If biochemists can understand just how this freeze protection works, it should help them unravel the secret of how organic life survives at icy temperatures. It now appears that organisms using this kind of protection have antifreeze compounds that can radically alter the way ice crystallizes.
Animals as different as frogs, insects, and Arctic fish use some form of antifreeze. In some of them, this merely lowers the temperature at which ice forms in their bodies. Others follow a different strategy, in which ice is allowed to form outside the body cells.
Antifreeze within the cells themselves, such as glycerol, protects these vital units of organic life.
Charles A. Knight and Larry D. Oolman of the National Center for Atmospheric Research at Boulder, Colo., and Arthur L. DeVries of the University of Illinois have experimented with several of the compounds such animals use. They find that even minute amounts of these materials - called antifreeze glycoproteins (AFGP) - change the way ice crystallizes.
They report in Nature that the crystals form faces (planes) not normally seen. Also, their growth is restricted along one of the crystal axes. These effects suggest that the AFGP molecules bind to the ice in ways that may inhibit freezing.
Also, very small amounts of these compounds inhibit what is known as recrystallization. This is an effect that takes place after a solution has frozen. An agglomeration of small crystals tends to recrystallize in larger sizes.

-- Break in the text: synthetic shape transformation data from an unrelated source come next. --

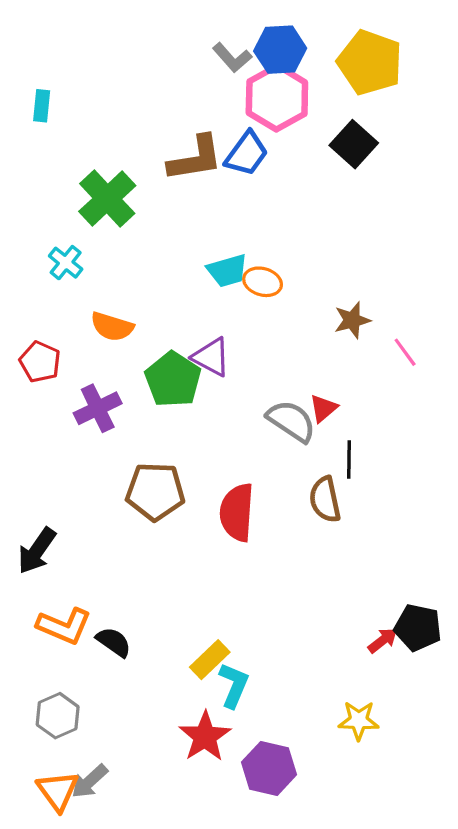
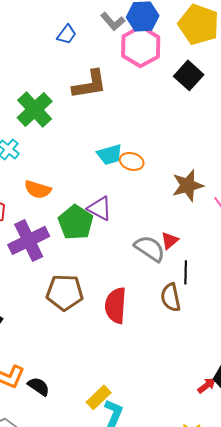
blue trapezoid: (247, 154) -> (67, 34), moved, size x0.7
brown star: (352, 320) -> (188, 185), size x1.4
purple cross: (98, 408) -> (29, 240), size x1.4

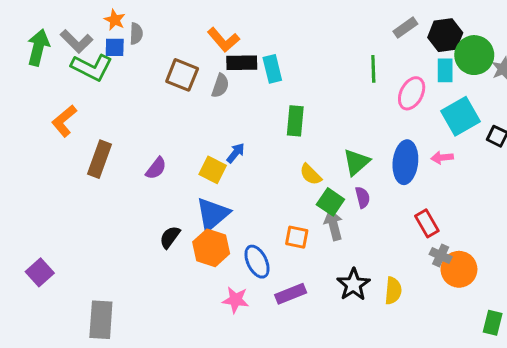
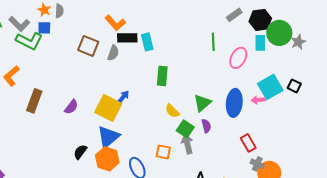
gray semicircle: (136, 34) -> (59, 11), moved
cyan square: (460, 116) -> (270, 87), moved
yellow square: (213, 170) -> (108, 108), size x1.5

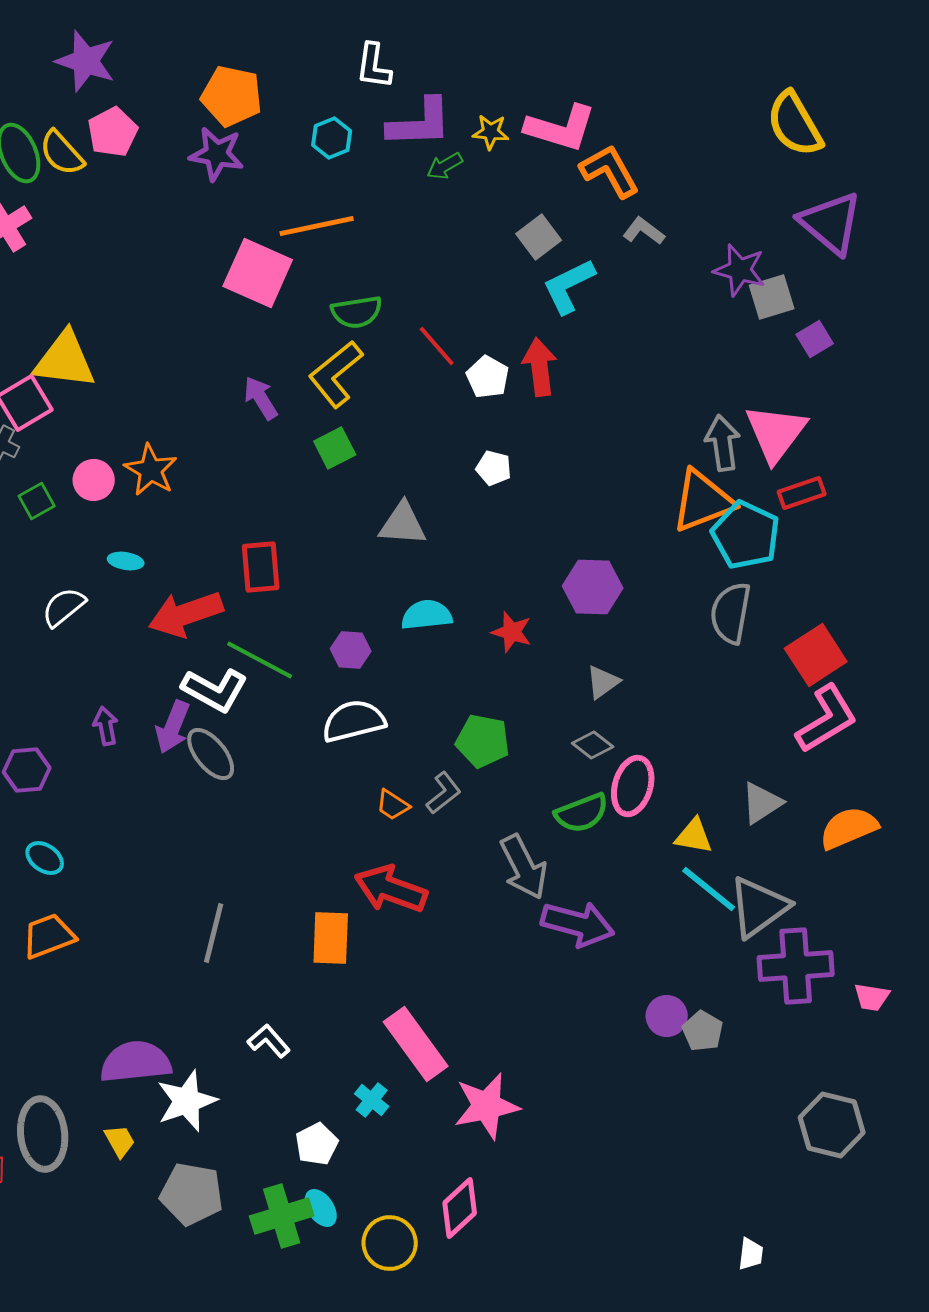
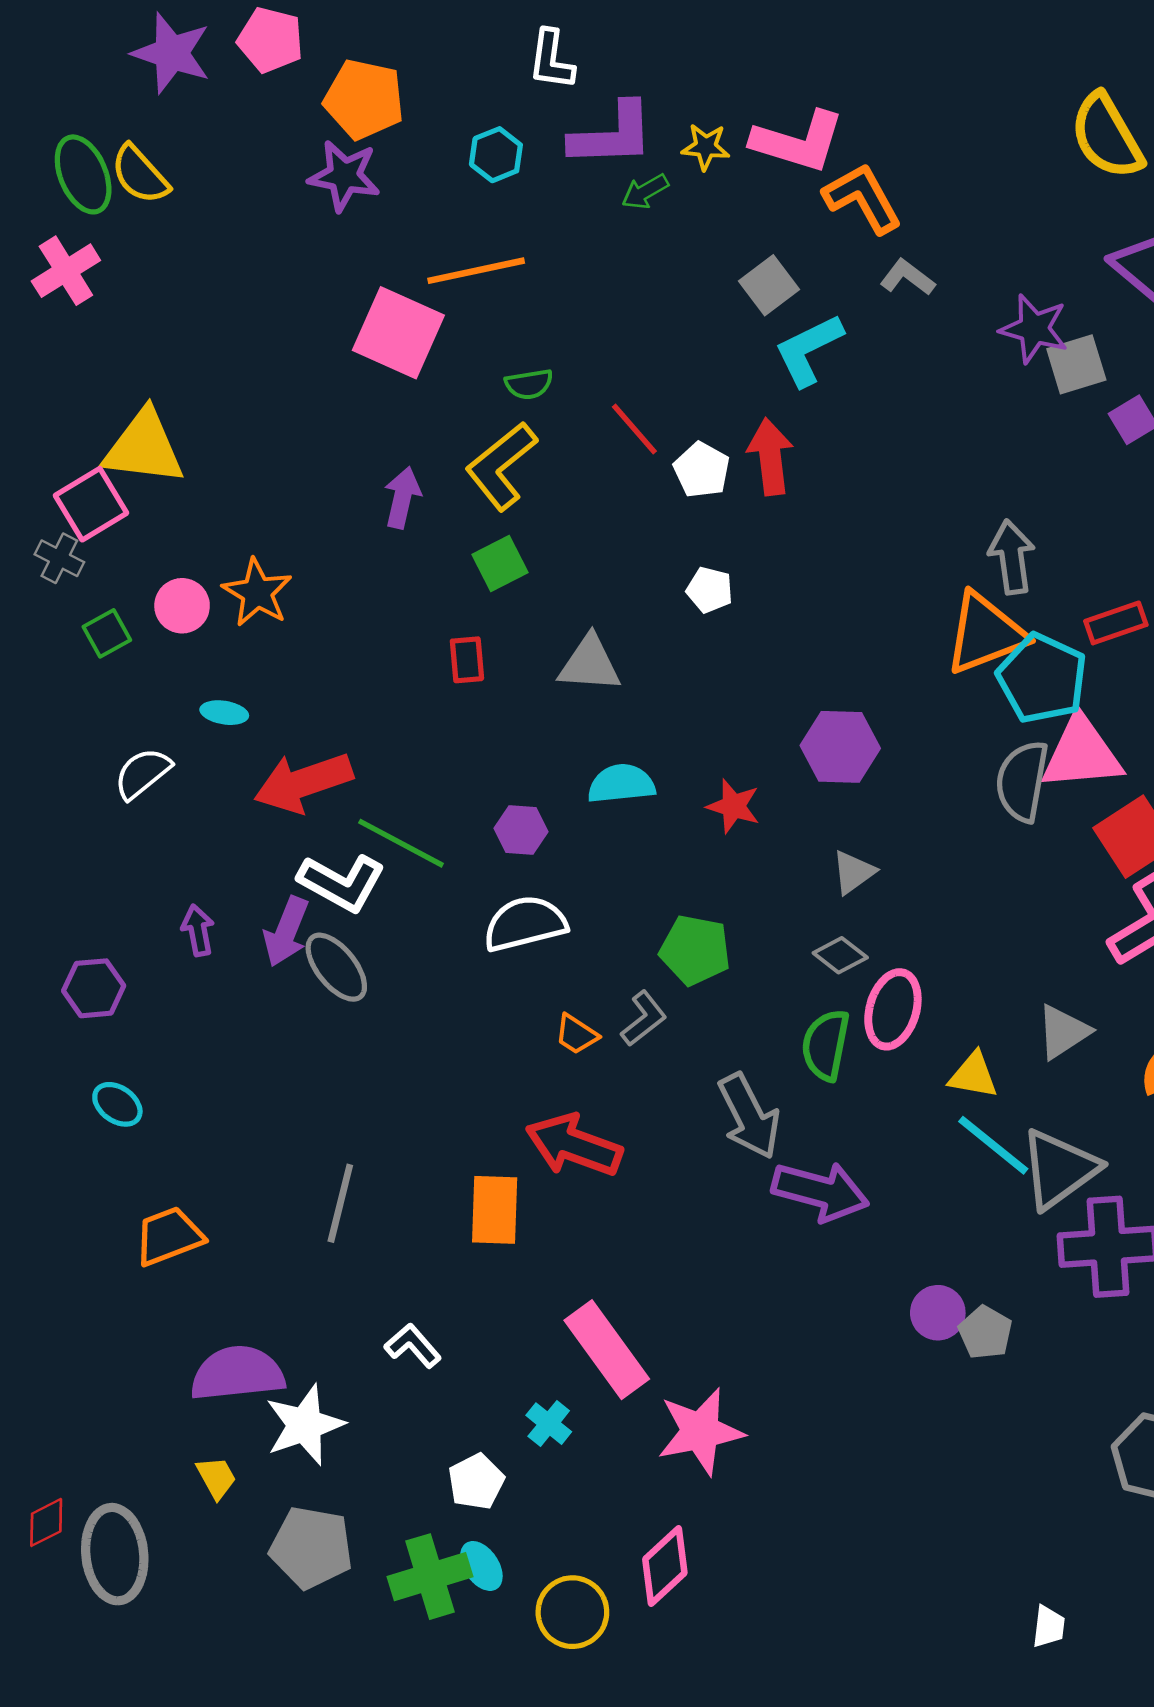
pink pentagon: (113, 132) -> (270, 40), moved, turned -30
green semicircle: (357, 312) -> (529, 384), size x0.7
purple arrow: (261, 398) -> (402, 498), turned 45
pink triangle: (776, 433) -> (1082, 753), moved, turned 48
red rectangle: (261, 567) -> (467, 660), moved, size x0.7
green semicircle: (582, 813) -> (826, 1045), turned 122
orange trapezoid: (49, 936) -> (169, 1236), moved
gray ellipse: (43, 1134) -> (115, 1554), moved

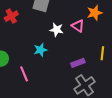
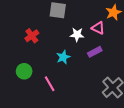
red cross: (11, 16) -> (32, 36), moved
purple rectangle: (78, 63) -> (95, 52), moved

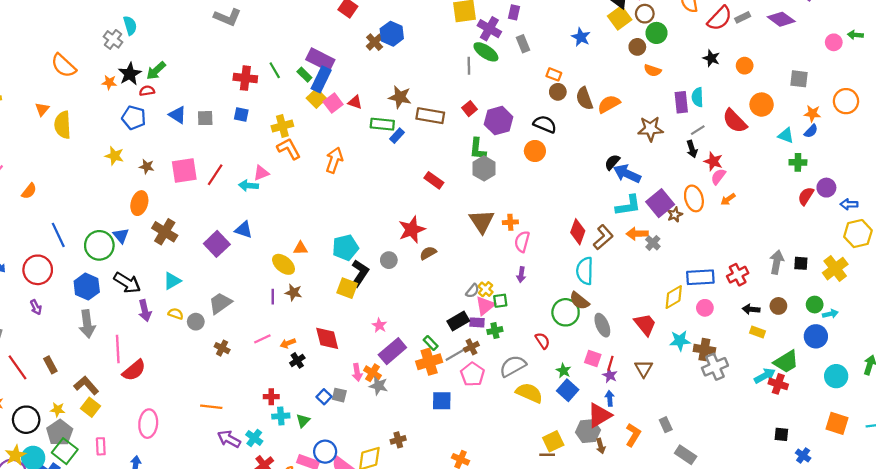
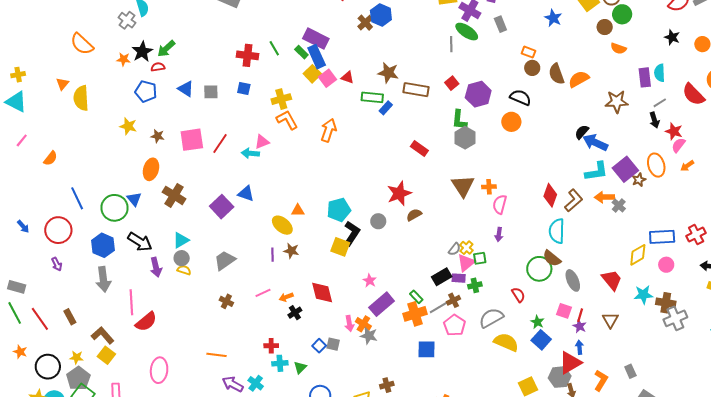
blue rectangle: (321, 79) -> (317, 57), turned -50
gray circle: (196, 322) -> (182, 258), moved

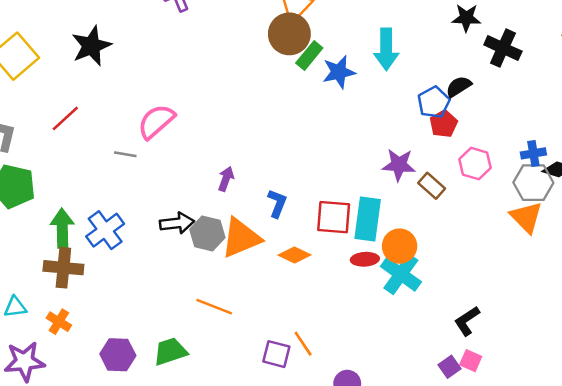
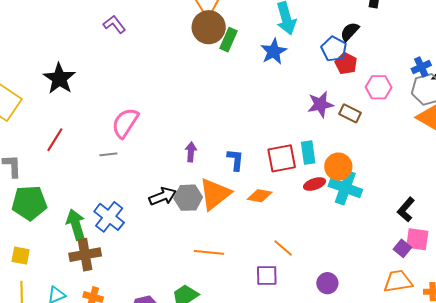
blue star: (339, 72) -> (274, 51), moved
cyan rectangle: (368, 219) -> (308, 153), size x0.7
orange line: (303, 344) -> (283, 248), moved
pink square: (471, 361) -> (417, 239), size x1.4

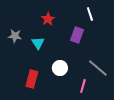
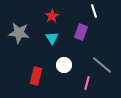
gray star: (15, 36) -> (19, 33), size x1.5
cyan triangle: (38, 43) -> (52, 38), moved

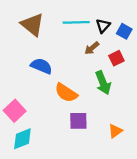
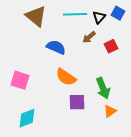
blue square: (124, 31) -> (118, 13), moved
blue semicircle: (41, 66) -> (56, 47), moved
green arrow: (103, 83) -> (103, 88), moved
pink square: (15, 111) -> (20, 80), moved, turned -30

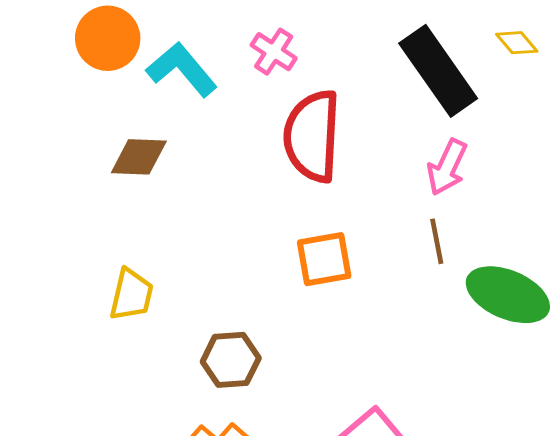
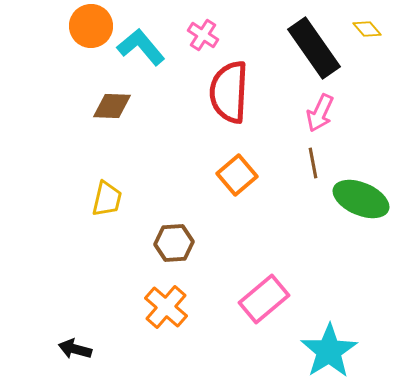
orange square: (324, 259) -> (237, 175), turned -30

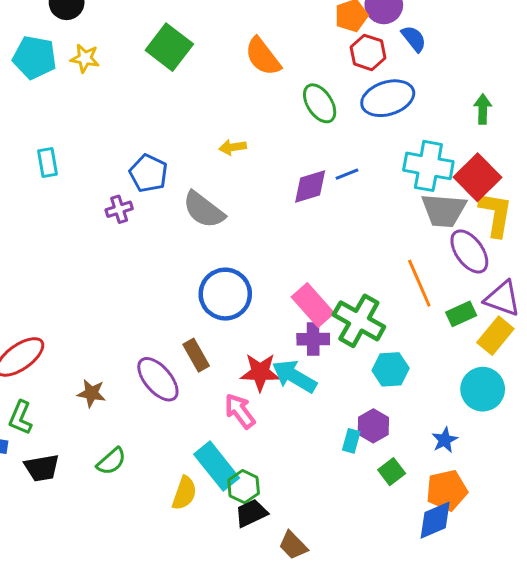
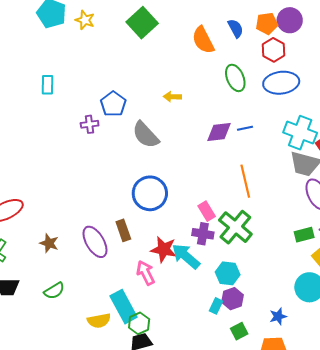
blue semicircle: (414, 39) -> (236, 28), moved
orange line: (419, 283) -> (245, 181), moved
pink rectangle: (313, 305) -> (207, 211), size x0.7
cyan hexagon: (391, 369) -> (228, 273), moved
yellow semicircle: (184, 493) -> (99, 321), turned 50

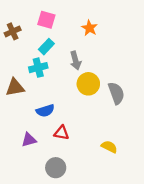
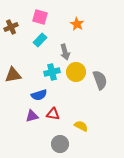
cyan cross: (38, 68) -> (52, 72), moved
purple triangle: (29, 140) -> (32, 116), moved
yellow semicircle: (109, 147) -> (81, 126), moved
gray circle: (56, 168) -> (60, 144), moved

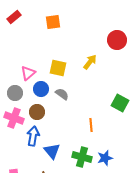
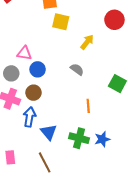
yellow square: (58, 68) -> (61, 22), moved
pink triangle: (28, 73) -> (24, 53), turned 49
gray semicircle: (62, 94) -> (77, 69), moved

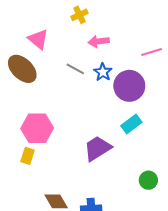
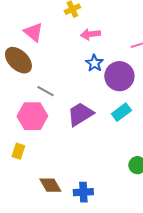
gray line: (75, 69) -> (45, 91), moved
purple trapezoid: (98, 148) -> (80, 114), moved
yellow rectangle: (28, 156) -> (18, 151), moved

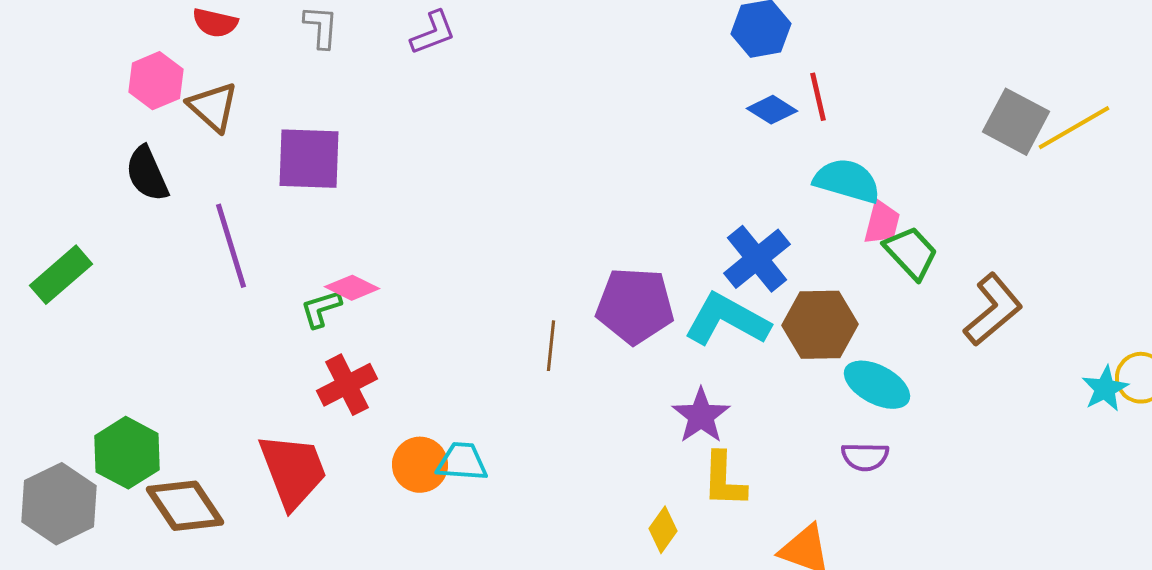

In their paper, the three scientists suggest that inhibiting recrystallization might have some application to storage of frozen foods or medicines. Commenting on this, Knight explains that recrystallization is one way that frozen food may deteriorate.
Knight says that the AFGPs ''are absolutely spectacular in stopping recrystallization.''
But, he adds, ''The question is whether or not this is important practically.'' That would be something for a frozen-food specialist to determine. It is beyond the scope of the research in which he and his colleagues are interested.
What is important to them is the fact that the AFGPs do have a striking ability to alter ice crystallization. This probably is a key to how they depress the freezing point.
This effect, where the freezing point is lower than the melting point, produces what is known technically as a ''hysteresis gap.'' With that gap of a Celsius degree or so, ice neither freezes nor melts for periods of hours or days in laboratory experiments.
Somehow, this curiosity of physical chemistry has been turned to lifesaving advantage by animals that must endure cold climates.